Inside is fresh and bright, but not wrecked by the refurb; there’s still original details about. Staff very friendly, beer great, and the food was excellent. The refurb is about 3 years old, but still looks good. There’s a strong bias to food, but you could just drink here- it hasn’t overtaken completely. A very pleasant place for lunch, only marred slightly by some twilds.
Fantastic, Grade-2-listed pub dating from the 1920s, with a glorious art-nouveau interior. No food beyond pies/cobs/crisps, no fruit machines or jukebox, just good beer and wine, and a nice atmosphere. Friendly staff too.
Technically a hotel again, but the bar feels pubby, and it’s a proper old coaching inn in the High St. Glorious grade-2-listed exterior, pleasant interior, decent staff, and great beer and wine.
Hotel or pub? Well, it describes itself as a pub, so I’ll allow it on the grounds that I allow Scottish hotels that feel “pubby” and it had an enviable real ale selection, and I think it’s more of pub with rooms.

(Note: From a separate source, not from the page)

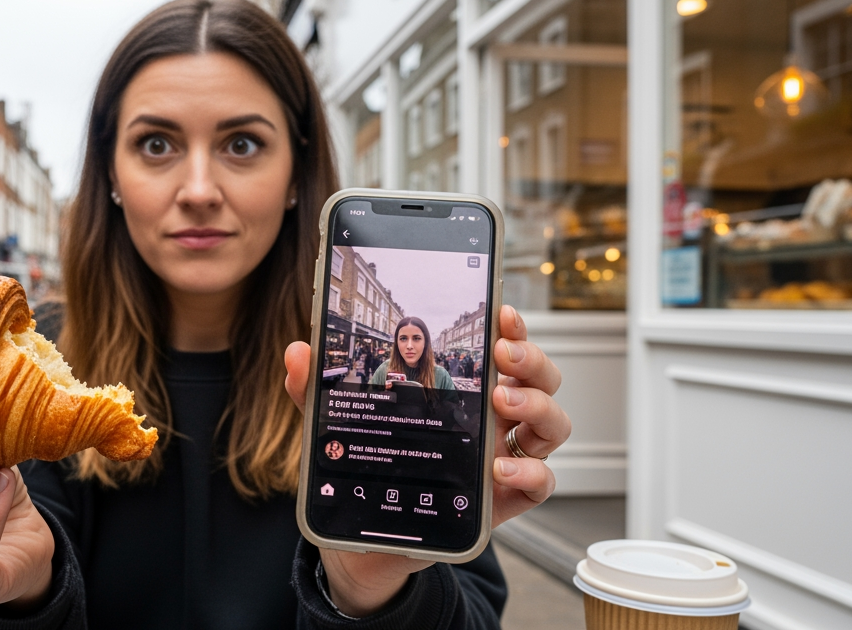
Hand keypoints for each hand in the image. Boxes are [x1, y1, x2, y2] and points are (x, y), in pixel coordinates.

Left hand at [281, 305, 570, 615]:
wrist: (369, 538)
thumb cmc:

Great staff, great food, great beer. Inside is stripped wood, modern, but hasn’t wrecked the place; it’s quite pleasant, in fact, after a £750k makeover.
Part of a smallish chain, together with The Snowdon and The Cottage Loaf.

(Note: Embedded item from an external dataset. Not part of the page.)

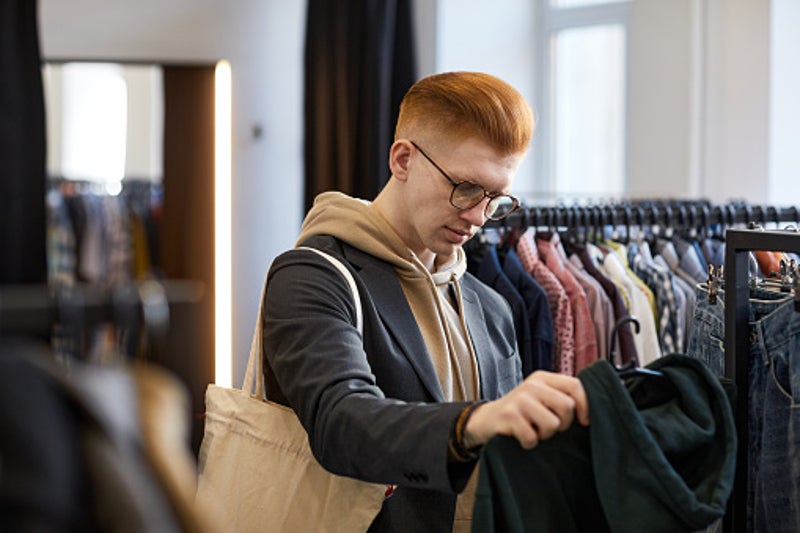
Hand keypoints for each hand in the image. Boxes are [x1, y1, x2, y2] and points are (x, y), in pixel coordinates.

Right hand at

Lovely multi-room traditional local near to the rail and bus station. Friendly landlady and great beer, the snug was a lovely place to sit and relax, and loads of historical photos.
Old pub, but evidently refurbed over the years. Lounge wood panelled, and felt like a between-the-wars refurb, but it’s evidently been tidied up in recent years, but not ruined. There’s still lots of little corners rather than a cavernous space. Music at decent volume, good beer, friendly staff, and a pleasant place to sit for a few hours.
Quiet pub in a quiet street. Pleasant enough, decent beer, staff, and locals, but too many sofas (too low for me these days!). Seemed to be something of a local’s pub. 3 ales on offer.
A ‘spoons. A spoons in a very grand building, and on a grand scale, but still a ‘spoons, so you know what you’ll get: the standard food menu (albeit with some nice-looking Welsh additions), cheap, decentish wine and beer.
As it happened, the beer was great, the food as per usual, and the staff pleasant. You could do worse.